3e étage: Simona "Sourire" et "Fausto"

Côté rue, l'appartement de l'artiste peintre Fabien Lavieille, 54 ans, "Fausto" pour ses amis.

Veuf, père d'un garçon de 20 ans étudiant en économie à Aix-en-Provence, il vivait entouré d'amis, dont Simona, sa voisine de palier: "C'était quelqu'un de si gentil", insiste sa maman, en larmes, un an après.

"Quelques minutes avant le drame, il avait parlé à sa mère au téléphone", accuse Me Stéphanie Spiteri, l'avocate des parents et du fils de Fabien: "Il lui avait dit qu'il était bloqué chez lui, que sa porte ne s'ouvrait plus".

Simona Carpignano, 30 ans, était née à Tarente, dans les Pouilles. Diplômée en linguistique parlant français, arabe et wolof, cette Italienne était connue de tout le quartier avec ses dreadlocks. "Sorriso" (sourire) était son surnom, rappellent ses parents à l'AFP.
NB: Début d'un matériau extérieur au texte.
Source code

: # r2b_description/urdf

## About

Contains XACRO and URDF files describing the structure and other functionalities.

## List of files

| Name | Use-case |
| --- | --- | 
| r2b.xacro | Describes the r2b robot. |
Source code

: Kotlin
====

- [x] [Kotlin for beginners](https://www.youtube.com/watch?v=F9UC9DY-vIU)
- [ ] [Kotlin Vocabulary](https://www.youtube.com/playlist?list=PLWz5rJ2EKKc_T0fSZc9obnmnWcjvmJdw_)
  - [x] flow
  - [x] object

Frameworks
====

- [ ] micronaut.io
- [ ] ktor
Titulaire depuis juin d'un Master Economie sociale et solidaire, elle voulait créer une entreprise dans le recyclage des déchets.

Cette nuit-là, Simona avait accueilli Pape Magatte Niasse, un ami Sénégalais de 26 ans. Arrivé en Europe à bord d'une embarcation de fortune il était arrivé en Italie avec son frère avant d'aller à Marseille. Son frère l'a identifié grâce à la bague qu'il lui avait offerte.

5e étage: Marie, artiste voyageuse

Artiste verrière de 55 ans, Marie Blanc vivait rue d'Aubagne depuis deux ans. "Elle adorait cette ville, ses habitants, leur gentillesse, le mélange. Elle avait beaucoup voyagé, l'Australie, les USA, la Jamaïque. A 16 ans elle avait quitté la maison, en stop, avec juste un sac-à-dos, sa chaîne hifi et ses disques de reggae! Pour elle, Marseille résumait ces endroits qu'elle avait aimés", explique Paul, son frère.

C'est à la télé que la mère de Marie a compris le décès de sa fille. En réalisant que c'est le 65 rue d'Aubagne qui s'est effondré, elle fait un AVC et s'éteint quatre jours plus tard. "J'ai perdu ma seule sœur et je suis devenu orphelin", explique Paul: "Ma mère est la neuvième victime de la rue d'Aubagne".